■ Exercise brief
Please count the lines below that contain the word "value" and give only that number.

■ Data to use

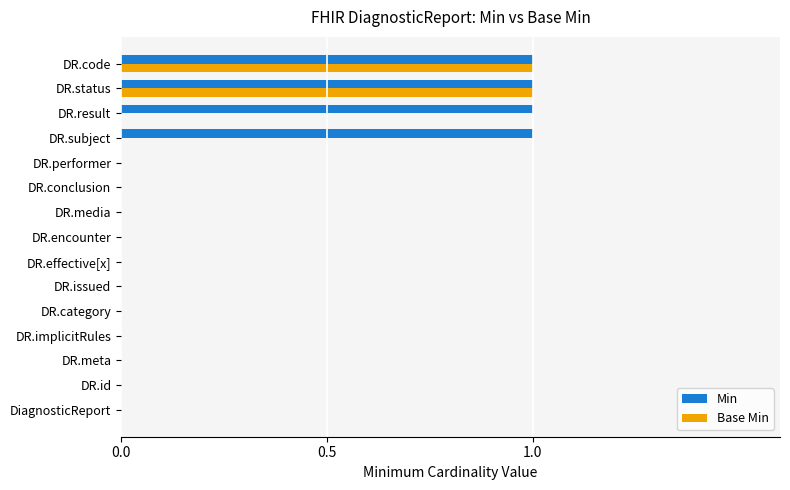

The value of Min at DR.category is 0. True or false?

True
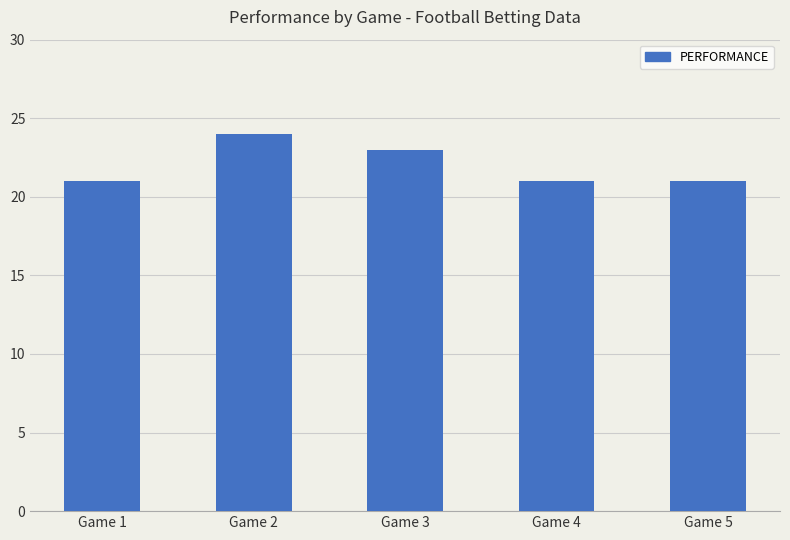

The value at Game 4 is 10. True or false?

False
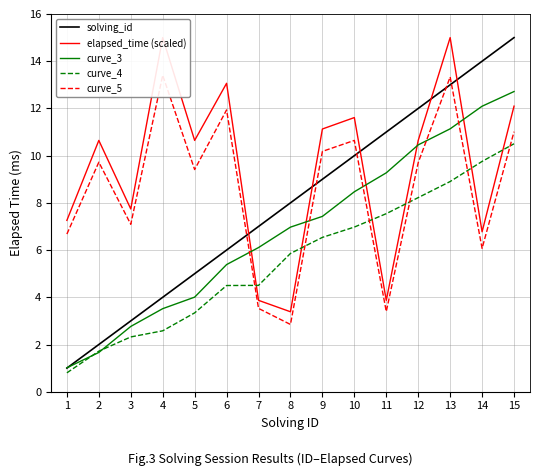

Count the number of categories in the chart.

15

■ Response to the exercise
2